## ESTRATTO DOCUMENTO
'''

Ne consegue, che il diritto alla pensione sorge solo nel momento in cui si maturano i requisiti contributivi o anagrafici richiesti dalle norme vigenti. E per il vero, la disposizione di cui all’art. 24, comma 3, del D.L. n. 201 del 2011 ha fatto [#OMISSIS#] il diritto all’applicazione della previgente e più favorevole normativa solo per coloro che avevano già maturato i requisiti della c.d. “quota 96”, prevedendo che “Il lavoratore che maturi il 31 dicembre 2011 i requisiti di età e di anzianità contributiva, previsti dalla normativa vigente, prima della data di entrata in vigore del presente decreto, ai fini del diritto all’accesso e alla decorrenza del trattamento pensionistico di vecchiaia o di anzianità, consegue il diritto alla prestazione pensionistica secondo tale normativa e può chiedere all’ente di appartenenza la certificazione di tale diritto”. In tale ottica, il Legislatore ha salvaguardato i trattamenti pensionistici di anzianità di tutti coloro (e non solo dei lavoratori della Scuola) che avrebbero maturato i requisiti costitutivi del diritto alla data del 31 dicembre 2011; ha previsto espressamente delle deroghe per talune categorie di lavoratori ritenute deboli; ha disposto una particolare disciplina in favore delle lavoratrici che optano per una liquidazione del trattamento secondo le regole di calcolo del sistema contributivo.

'''

## VOCI DEL DATASET

'''

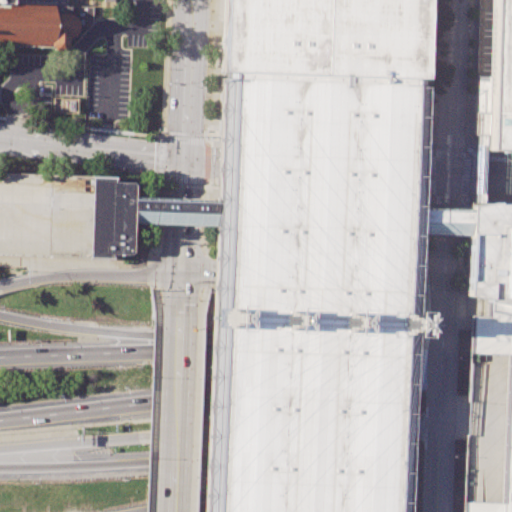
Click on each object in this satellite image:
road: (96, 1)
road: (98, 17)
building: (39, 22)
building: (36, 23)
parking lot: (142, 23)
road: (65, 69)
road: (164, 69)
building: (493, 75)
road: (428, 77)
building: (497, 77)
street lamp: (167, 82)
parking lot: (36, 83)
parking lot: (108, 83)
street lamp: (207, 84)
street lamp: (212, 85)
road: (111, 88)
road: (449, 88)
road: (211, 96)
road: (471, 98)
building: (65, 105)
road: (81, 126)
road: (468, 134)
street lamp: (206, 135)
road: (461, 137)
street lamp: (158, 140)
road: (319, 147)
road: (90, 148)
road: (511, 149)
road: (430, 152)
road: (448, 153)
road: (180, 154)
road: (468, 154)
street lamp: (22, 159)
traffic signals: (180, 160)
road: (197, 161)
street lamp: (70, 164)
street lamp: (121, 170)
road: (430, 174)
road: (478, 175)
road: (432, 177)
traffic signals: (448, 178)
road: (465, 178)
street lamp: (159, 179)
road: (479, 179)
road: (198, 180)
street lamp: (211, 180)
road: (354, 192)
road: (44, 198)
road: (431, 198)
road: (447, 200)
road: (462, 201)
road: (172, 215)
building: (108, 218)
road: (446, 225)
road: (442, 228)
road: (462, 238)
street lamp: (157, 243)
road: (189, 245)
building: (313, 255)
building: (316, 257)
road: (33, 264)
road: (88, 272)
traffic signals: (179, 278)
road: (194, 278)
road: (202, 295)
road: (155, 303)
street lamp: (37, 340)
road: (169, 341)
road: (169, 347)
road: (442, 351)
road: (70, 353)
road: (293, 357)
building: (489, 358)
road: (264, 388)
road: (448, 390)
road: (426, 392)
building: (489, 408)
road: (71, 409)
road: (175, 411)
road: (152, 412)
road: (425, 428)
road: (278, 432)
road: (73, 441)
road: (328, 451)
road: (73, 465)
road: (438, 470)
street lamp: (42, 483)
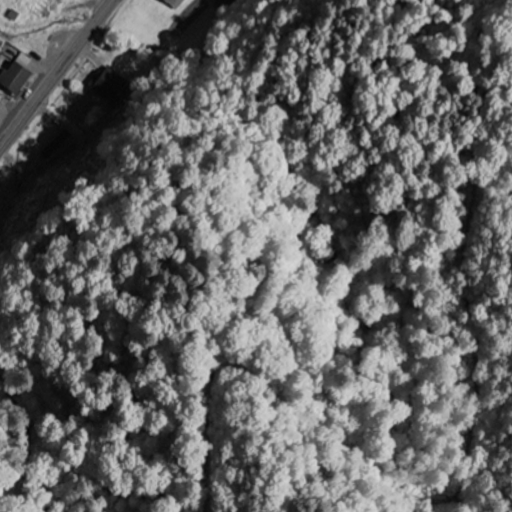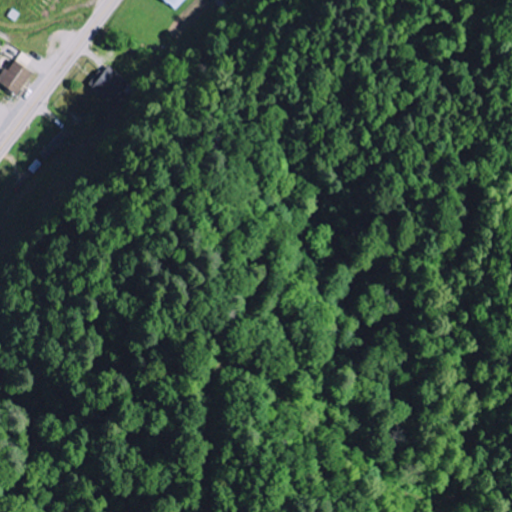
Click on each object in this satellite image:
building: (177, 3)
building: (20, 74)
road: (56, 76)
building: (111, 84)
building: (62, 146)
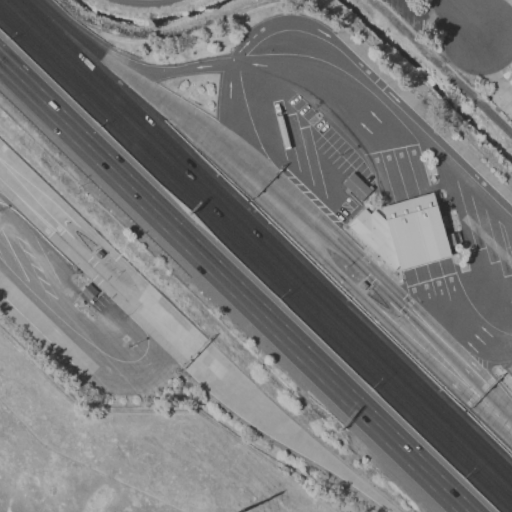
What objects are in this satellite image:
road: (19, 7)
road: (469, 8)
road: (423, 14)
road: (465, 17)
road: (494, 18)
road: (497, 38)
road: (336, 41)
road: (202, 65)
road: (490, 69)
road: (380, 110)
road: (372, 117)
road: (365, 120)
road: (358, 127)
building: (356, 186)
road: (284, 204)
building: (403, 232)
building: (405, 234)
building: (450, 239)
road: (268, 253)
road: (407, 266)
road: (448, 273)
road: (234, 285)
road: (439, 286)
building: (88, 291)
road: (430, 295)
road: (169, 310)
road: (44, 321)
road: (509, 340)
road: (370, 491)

'''
'''

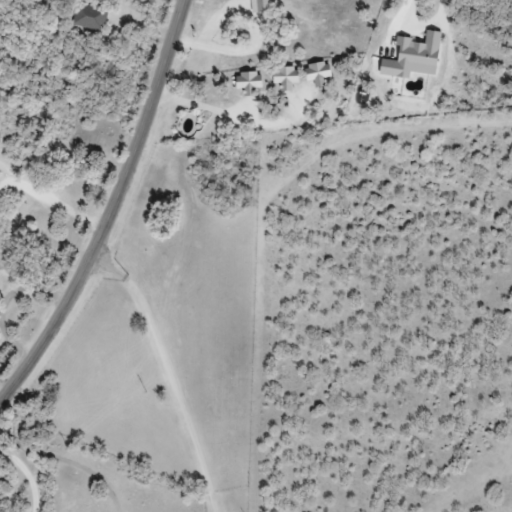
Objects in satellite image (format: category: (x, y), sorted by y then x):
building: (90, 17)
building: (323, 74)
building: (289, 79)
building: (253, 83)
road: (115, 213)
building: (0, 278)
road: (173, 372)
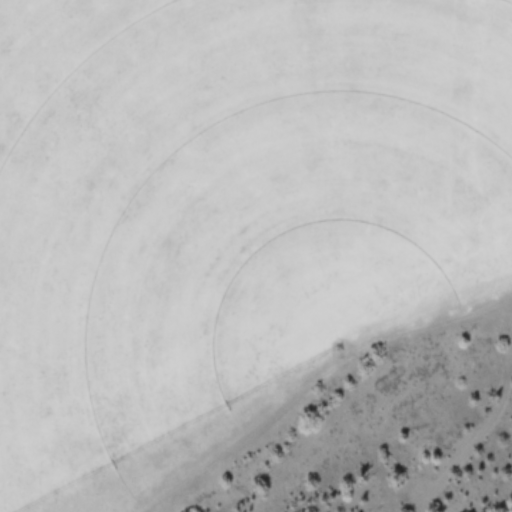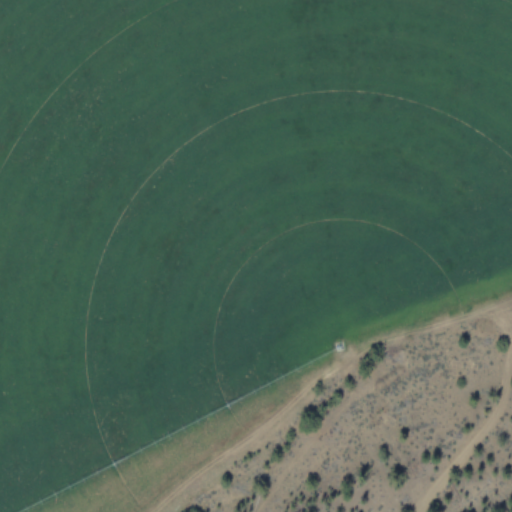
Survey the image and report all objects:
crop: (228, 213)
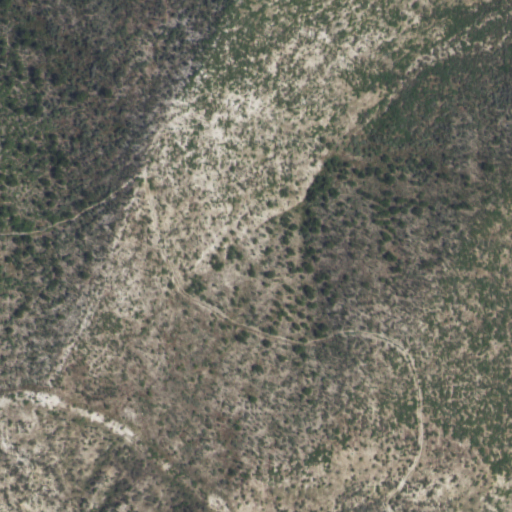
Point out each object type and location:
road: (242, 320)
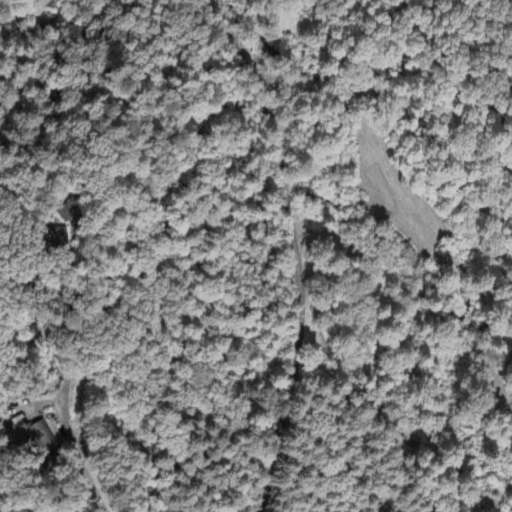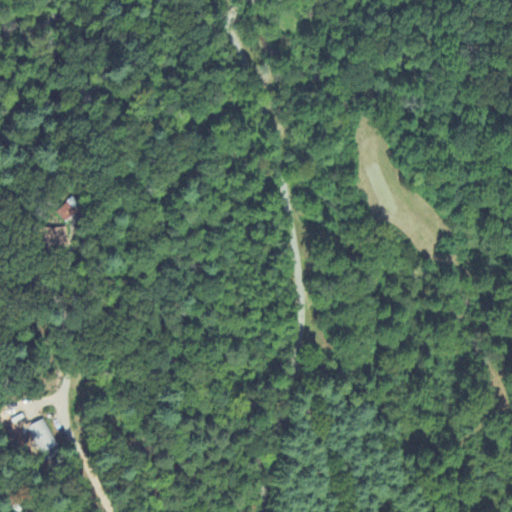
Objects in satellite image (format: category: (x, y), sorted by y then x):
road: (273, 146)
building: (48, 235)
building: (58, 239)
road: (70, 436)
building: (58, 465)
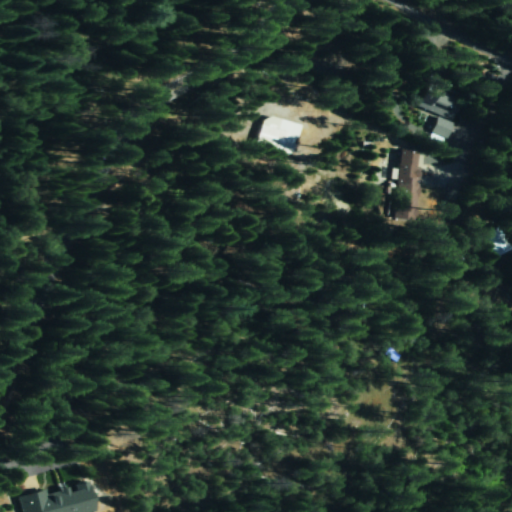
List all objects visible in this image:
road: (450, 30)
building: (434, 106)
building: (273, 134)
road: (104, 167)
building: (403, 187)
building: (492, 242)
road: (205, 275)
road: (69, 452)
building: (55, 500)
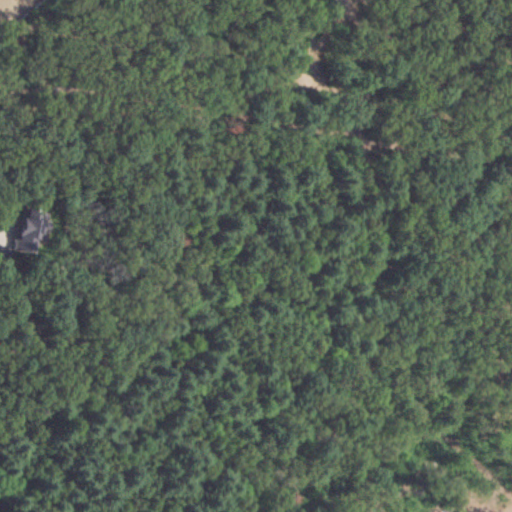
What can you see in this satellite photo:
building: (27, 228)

'''

## QUESITO PROPOSTO 1
Traduci in inglese la frase seguente dell'estratto sulla normativa pensionistica: "Ne consegue, che il diritto alla pensione sorge solo nel momento in cui si maturano i requisiti contributivi o anagrafici richiesti dalle norme vigenti."
## QUESITO PROPOSTO 2
Secondo l'estratto sulla normativa pensionistica, entro quale data occorreva maturare i requisiti per vedersi salvaguardato il trattamento di anzianità?
## QUESITO PROPOSTO 3
Scrivi il seguito dell'estratto sulla normativa pensionistica, riprendendo subito dopo la sua ultima frase.

## RISULTATO ESERCIZIO 1
It follows that the right to a pension arises only at the moment when the contribution or age requirements set by the rules in force are met.

## RISULTATO ESERCIZIO 2
Entro il 31 dicembre 2011.

## RISULTATO ESERCIZIO 3
Sul ricordato assetto normativo non incide, come già rilevato, la peculiare disciplina del Comparto scuola, di cui [#OMISSIS#] artt. 59, comma 9, della L. n. 447, del 27 dicembre 1997, e 1, del D.P.R. n. 351, del 28 aprile 1998 (in senso conforme, ex plurimis, Corte dei conti, Sez. Giur. Trentino Alto [#OMISSIS#] – Bolzano n. 23/2013; Sez. Giur. Veneto 174/2013, 242/2013, n. 232/2013; Sez. Giur. [#OMISSIS#] n. 415/2012, n. 4/2013, n. 17/2013, n. 40/2013; Sez. Giur. Basilicata n. 30/2013, n. 32/2013, Sez. Giur. Abruzzo n. 4/2013, n. 7/2013; Sez. Giur. Campania, n. 142/2013; Sez. Giur. Marche n. 27/2013, n. 25/2014; Sez. Giur. Sardegna n. 154/227, n. 229/2013; Sezione Giur. Lombardia n. 127/2013; Sez. Giur. Lazio n. 534/2014, n. 585/2014; Sez. Giur. Puglia n. 279/2014; Sez. Giur. Liguria n. 4/2014).
Alla luce del contesto normativo di riferimento e del consolidato orientamento giurisprudenziale formatosi in materia, la domanda attorea – volta a conseguire l’accertamento del diritto al collocamento in quiescenza sulla base dei requisiti di anzianità e contribuzione vigenti prima del D.L. n. 201 del 2011 – deve ritenersi infondata e non può trovare accoglimento. La reiezione della domanda principale fa ritenere assorbito l’esame delle ulteriori richieste, accessorie e conseguenziali, formulate da parte attrice.
Considerata la peculiare complessità della questione dedotta in giudizio e le difficoltà interpretative della stessa, si ritiene sussistano le gravi ed eccezionali ragioni, ai sensi del disposto dell’art. 92, comma 2, c.p.c., per la compensazione integrale delle spese di lite,
P.Q.M.
La Corte dei Conti, Sezione Giurisdizionale Regionale per il Trentino Alto [#OMISSIS#] con sede in Trento, in composizione monocratica, con funzione di [#OMISSIS#] Unico delle Pensioni, definitivamente pronunciando: Ogni altra domanda, istanza ed eccezione inammissibili e reiette, respinge il ricorso. Compensa le spese fra le parti del giudizio.
Per i motivi di cui all’art. 53 D.L. n. 112 del 2008, convertito in L. n. 133 del 2008, fissa il [#OMISSIS#] di 60 giorni per il deposito della sentenza.
Manda alla Segreteria della Sezione per gli ulteriori adempimenti.
Così deciso in Trento, [#OMISSIS#] pubblica udienza del 18 novembre 2014.
Depositata in Cancelleria 15 gennaio 2015.